Oh yeah, shit’s about to get real, I say, as I seductively unbutton my pants…..
to make room for this next bite of pie.
waiter: would you like the bill?
me: no
Dogs look like they’ve received some really sad news when they watch you eat.
All I want is a tall, handsome guy with the wit of Deadpool who loves me like Westley, has moves like Antonio Banderas -in anything- the intellect of Sherlock, and the courage of a Viking.
An accent would be a bonus.I really don’t think that’s too much to ask.

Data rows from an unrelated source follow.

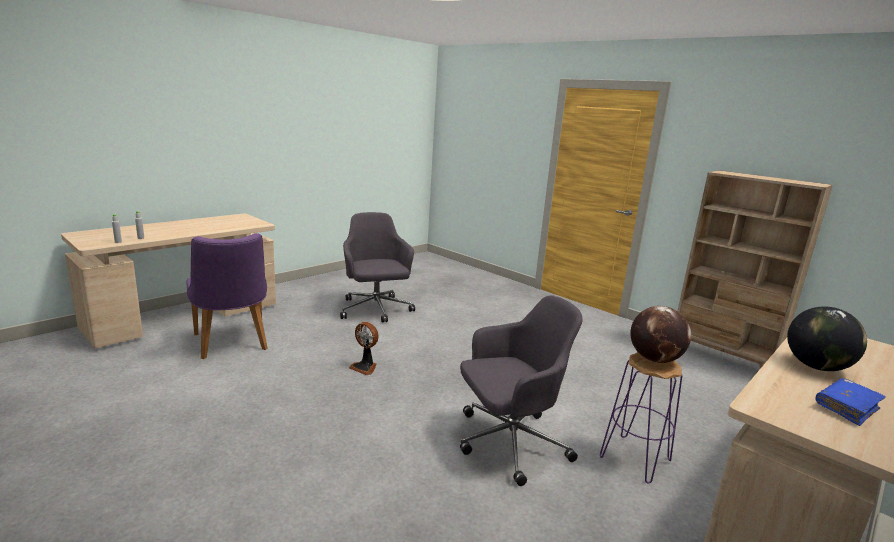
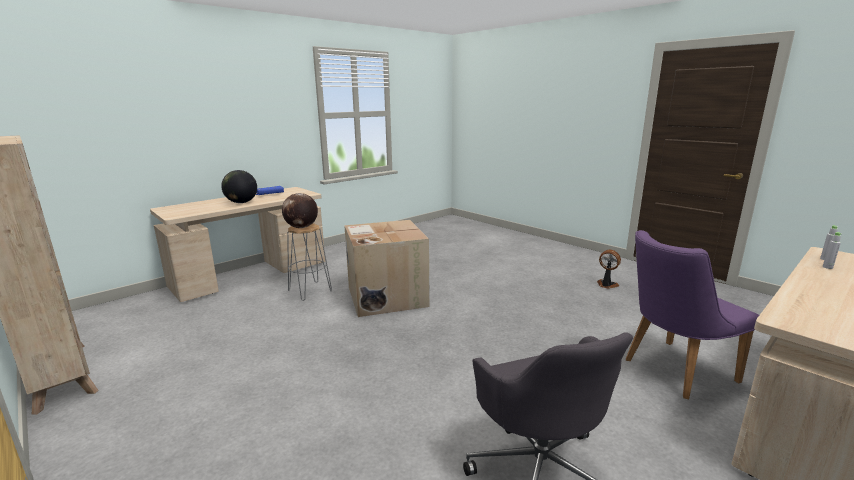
camera: 175 degrees left, 0 degrees up
(232, 344) = (671, 371): purple chair -> purple chair turned 90 degrees counterclockwise
(365, 367) = (503, 347): fan -> fan (606, 285)
(508, 443) = (385, 296): grey office chair -> cardboard box
(635, 458) = (309, 291): purple stool -> grey stool

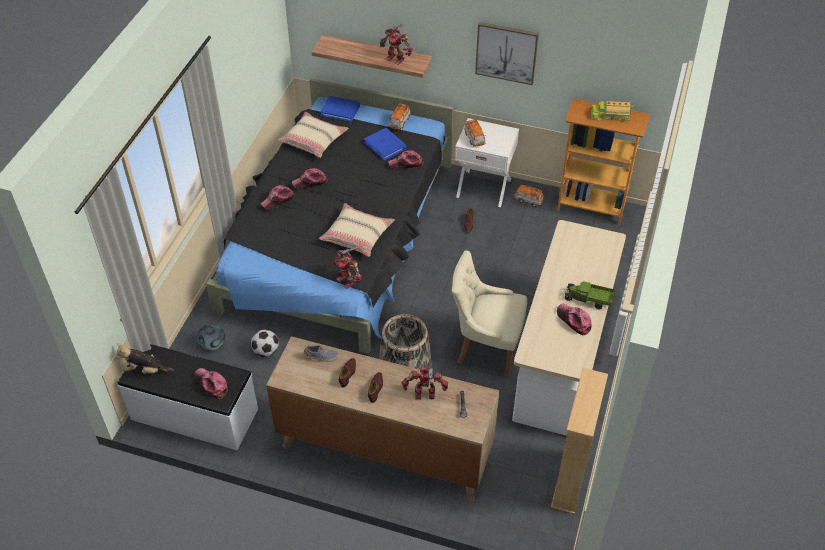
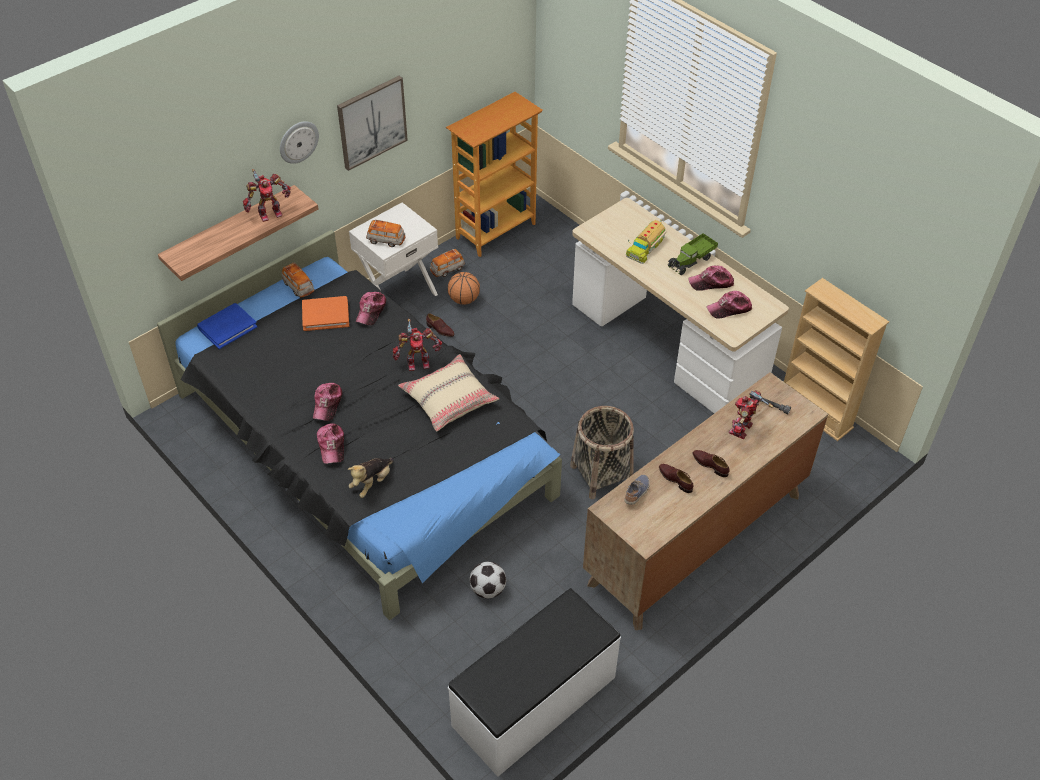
camera: 60 degrees left, 0 degrees up
(145, 370) = (499, 695): plush toy -> plush toy (372, 482)
(211, 385) = (568, 633): cap -> cap (729, 309)
(213, 345) = (440, 640): football -> none
(313, 140) = (256, 373): beige pillow -> none
(347, 280) = (509, 437): toy robot -> toy robot (417, 362)
(385, 145) = (325, 315): blue book -> orange book
(441, 28) = (298, 141): none -> wall clock
(486, 346) = (617, 395): beige chair -> none
(507, 222) = (464, 299): none -> basketball
(610, 115) = (494, 115): toy truck -> toy truck (645, 247)

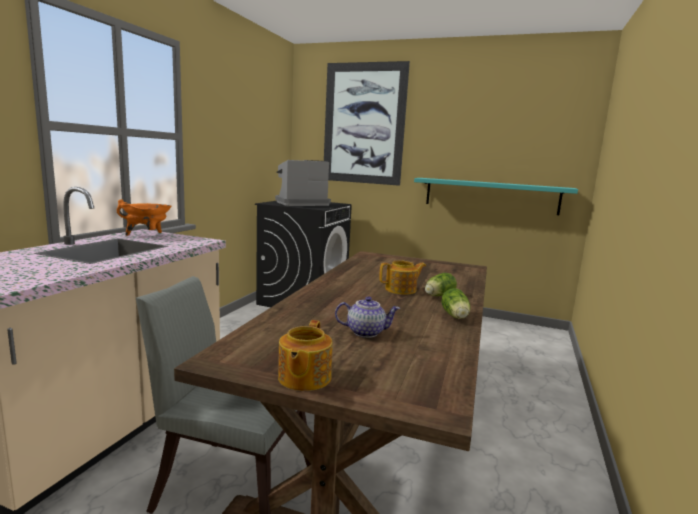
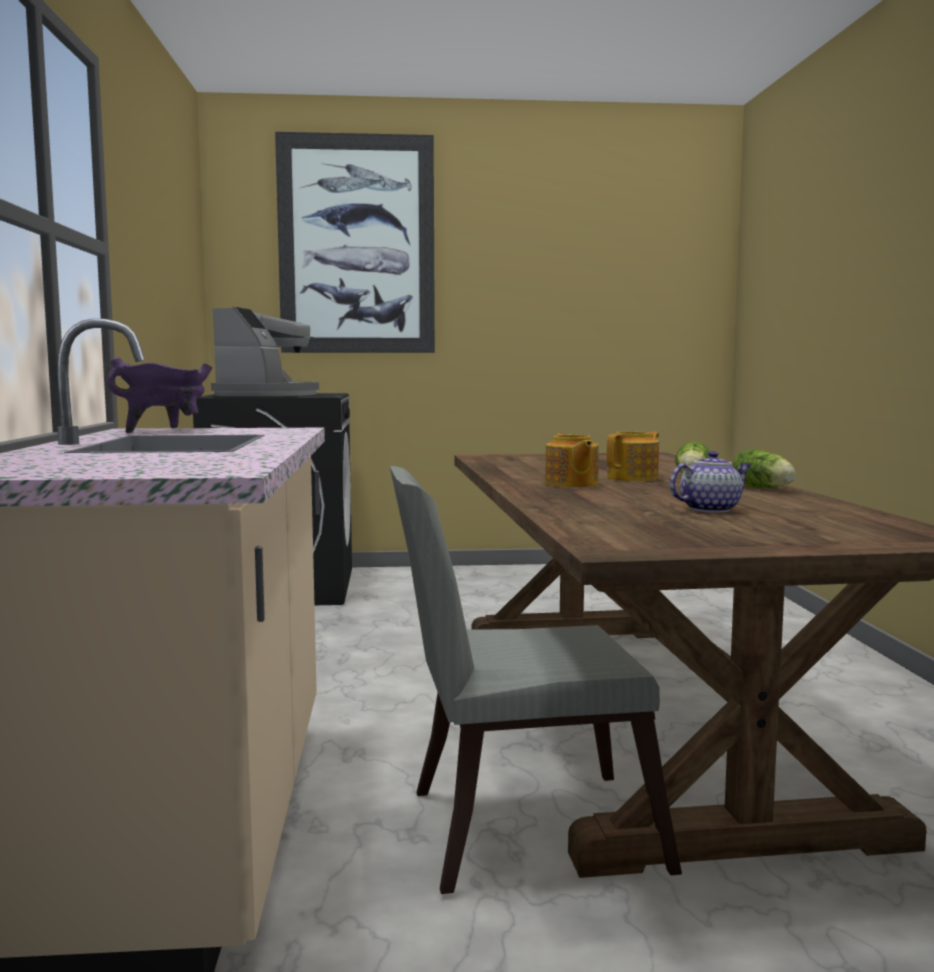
camera: 25 degrees left, 5 degrees down
(147, 235) = (166, 431): orange cooking pot -> purple cooking pot
(300, 203) = (268, 395): coffee machine -> coffee machine turned 150 degrees clockwise
(303, 378) = (760, 544): teapot -> teapot (571, 484)
(491, 196) = (589, 359): turquoise shelf -> none

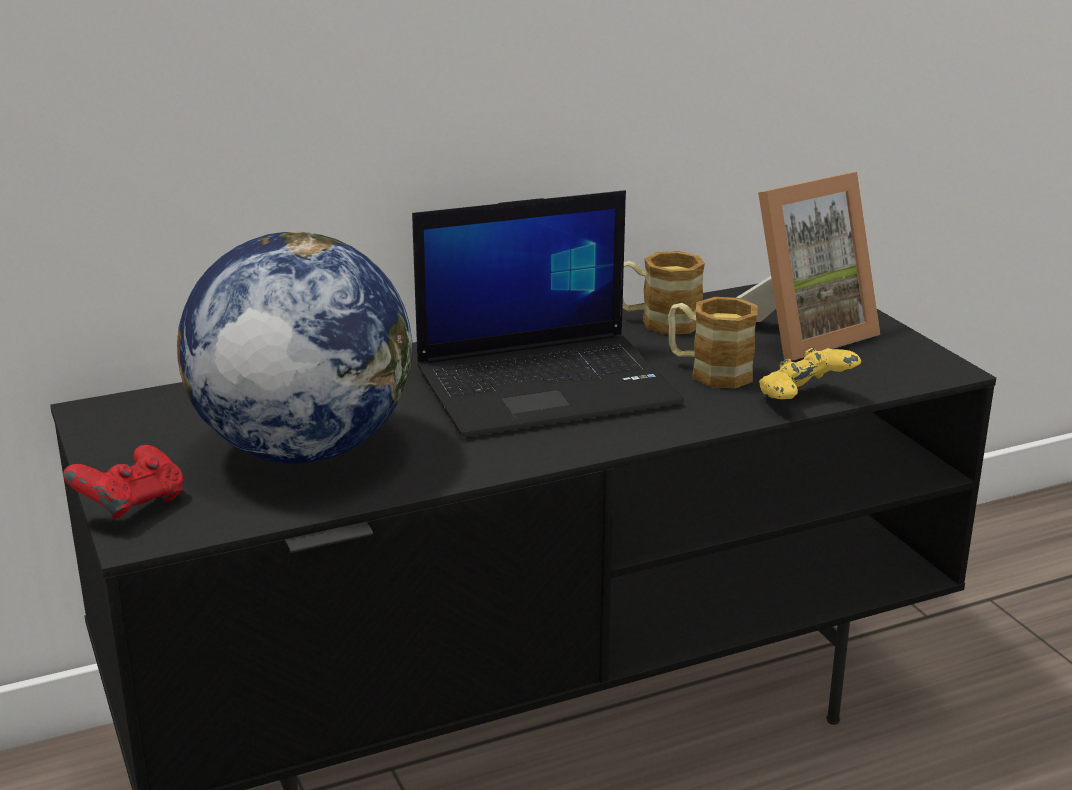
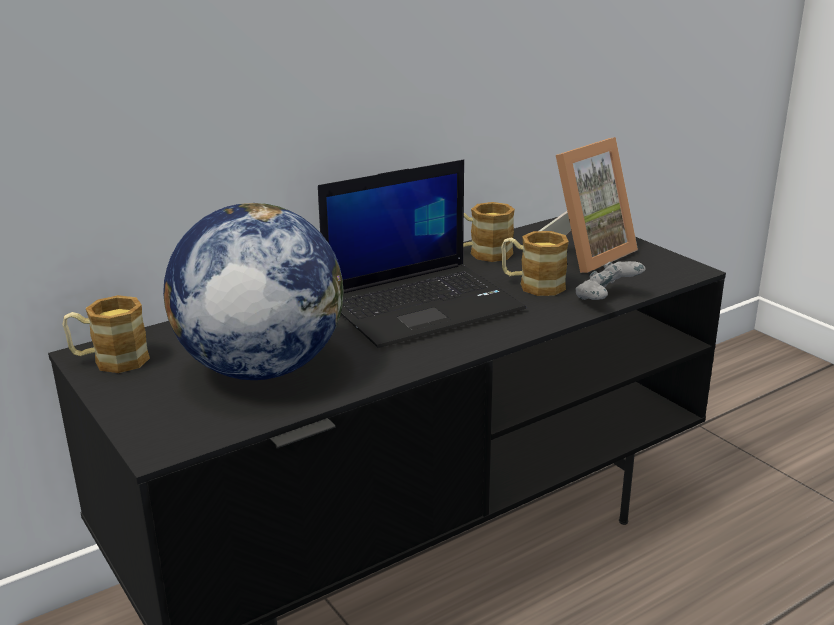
camera: 10 degrees left, 0 degrees up
(120, 422) = (110, 361): none -> mug
(131, 506) = (142, 425): red game controller -> none
(804, 400) = (606, 299): yellow game controller -> grey game controller

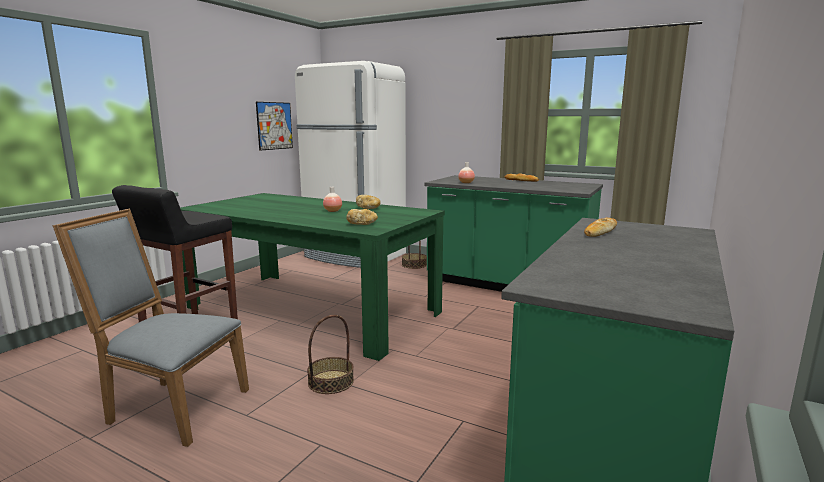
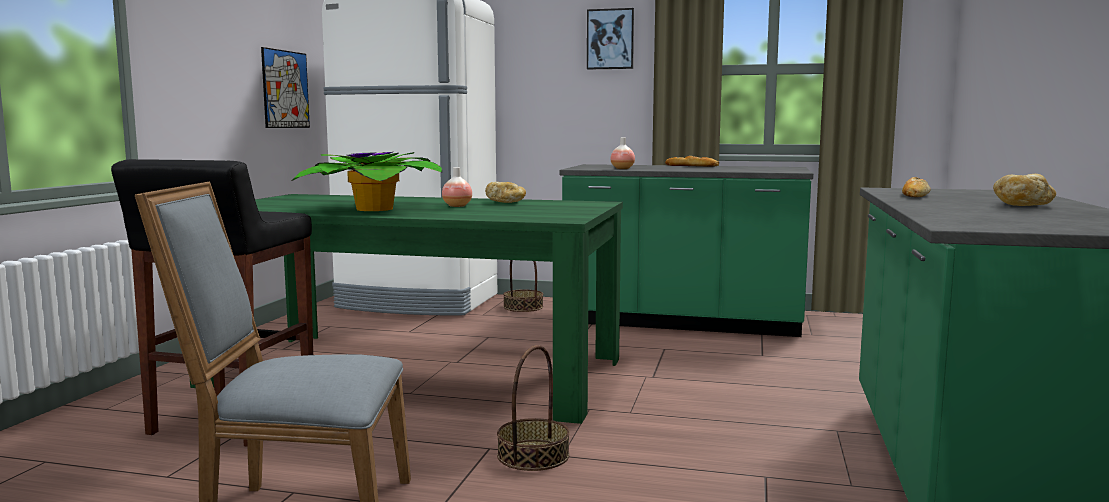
camera: 15 degrees left, 5 degrees down
(281, 211) = (374, 208): none -> potted plant
(362, 224) = (535, 215): bread -> bread (1023, 205)
(477, 90) = (610, 39): none -> picture

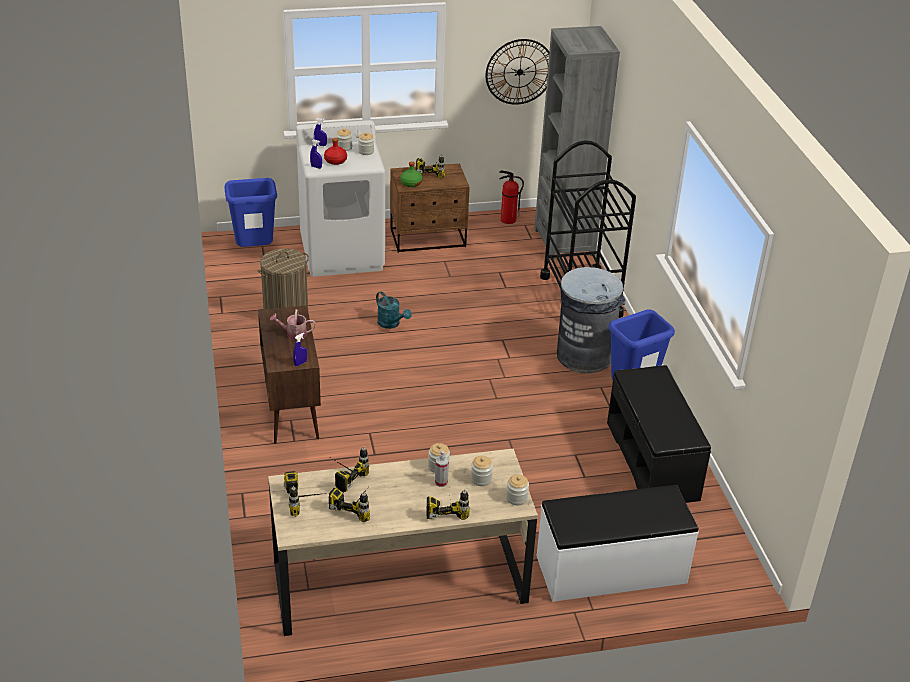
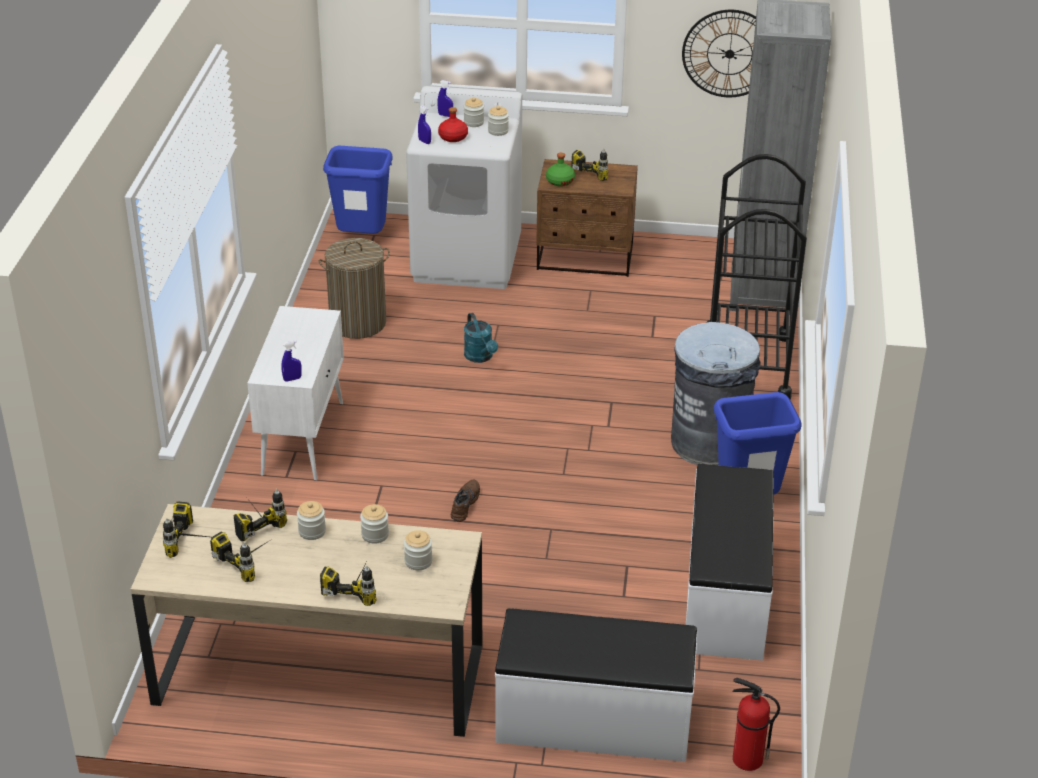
camera: 20 degrees right, 0 degrees up
(291, 408) = (303, 437): brown cabinet -> white cabinet
(293, 334) = (304, 342): watering can -> none
(437, 434) = (463, 504): none -> brown shoe
(441, 482) = (367, 555): spray bottle -> none
(507, 220) = (702, 251): fire extinguisher -> fire extinguisher (746, 759)
(516, 498) = (448, 594): jar -> jar (312, 531)
(653, 460) = (727, 594): black bench -> white bench

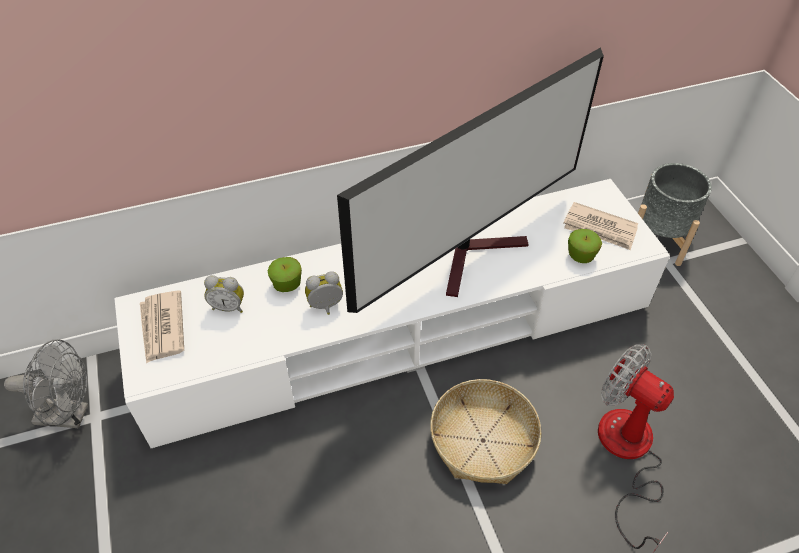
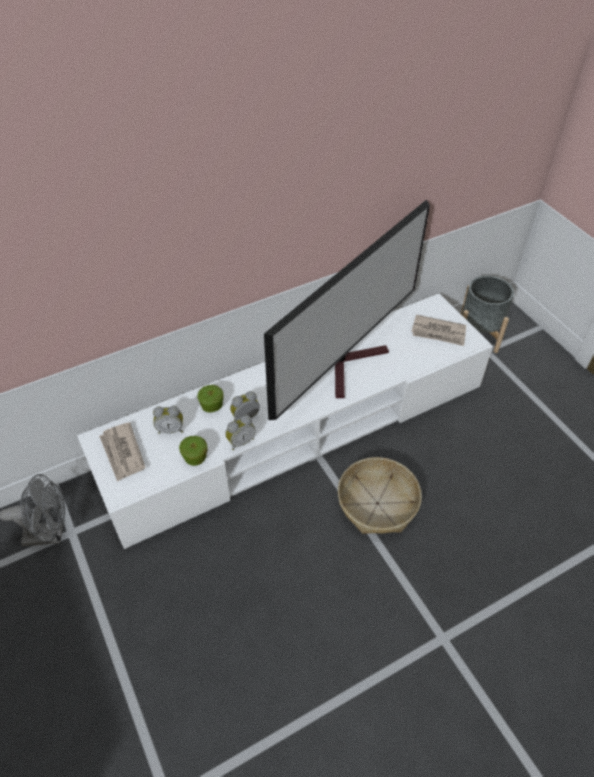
camera: 10 degrees left, 0 degrees up
(311, 334) = (240, 441): none -> alarm clock
(581, 255) = (428, 354): apple -> apple (195, 457)
(627, 454) = (483, 497): fan -> none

Shout out to the zillow listing where someone was just like eff it, the giant bottle of vodka stays in the kitchen pic
“I’ve got a couple of ideas I wanna run by you this afternoon,” my coworker threatened
Me: I can’t get the taste of sour balls out of my mouth
Friend: I love those candies
Me: Candies?
That one time (today) I stabbed my eyeball with the stick part of my sunglasses.
My kids all went to bed without being asked so I’m interrogating them all to see who did what.
Eventually they’ll break.
Chairman: I’d like everyone to go over what they chose as their mascots.
Burger King: A king.
Wendy’s: A joyous child.
Mcdonald’s: I didn’t know we- um, a clown? Like a big nasty clown.
Chairman:
Mcdonald’s: A big nugget. Maybe purple. No wait how about a moist little thief?
I just want someone to miss me the way my 3 year old nephew misses me when I go to the washroom.
Friend: Let’s get together! What’s your calendar look like next week?
Me: Same picture of a dog on it till next month
I just heard my roommate mixing some beats except I don’t have a roommate and it was my cat throwing up.
i couldn’t tell you, officer, they were wearing masks, they could have been any group of armed anthropomorphic turtles
Camping? Like sleeping with my bedroom window open?
I wish I lived in the 20s so I could wear hats, smoke cigarettes and say stuff like, “Hey big cheese, this giggle water is the cat’s meow.”
Me: Have you tried turning it off and on again?
Helicopter pilot: …no.
she died as she lived: screaming “FOR THE LOVE OF GOD HAVE ANY OF YOUR SCREENWRITERS EVER MET A HUMAN WOMAN?????” at her computer screen
If you’re going to gift a child a craft kit then you also have to do the craft with them. It’s the law.
Friend: dude you can stop eating now, you already won the contest
Me: the what
“Let me get this straight, you got your asses kicked by four fully mature mutant ninja turtles?”
“No, sir, it’s actually worse than that.”
I never move faster than when I’m pulling a shirt or sweater over my head. I like to minimize the “murder window” as much as possible.
Online shopping is all fun and games until you have to get up and get your credit card from the other room.
*walks into library*
“Excuse me, where are your books about asking librarians out on dates?”
When Plan ‘A’ and Plan ‘B’ don’t work..
Plan ‘Shaggy’:
Say it wasn’t you.
[first date]
Her: I love big hearted people
Me {trying to impress her}: I have hypertrophic cardiomyopathy
It’s been a week with no gluten and minimal sugar, I’ve lost hearing in my left foot.
same energy
If a cop pulls you over and walks up holding a notepad, don’t order breakfast. Apparently it’s not amusing, I’ve already tried it.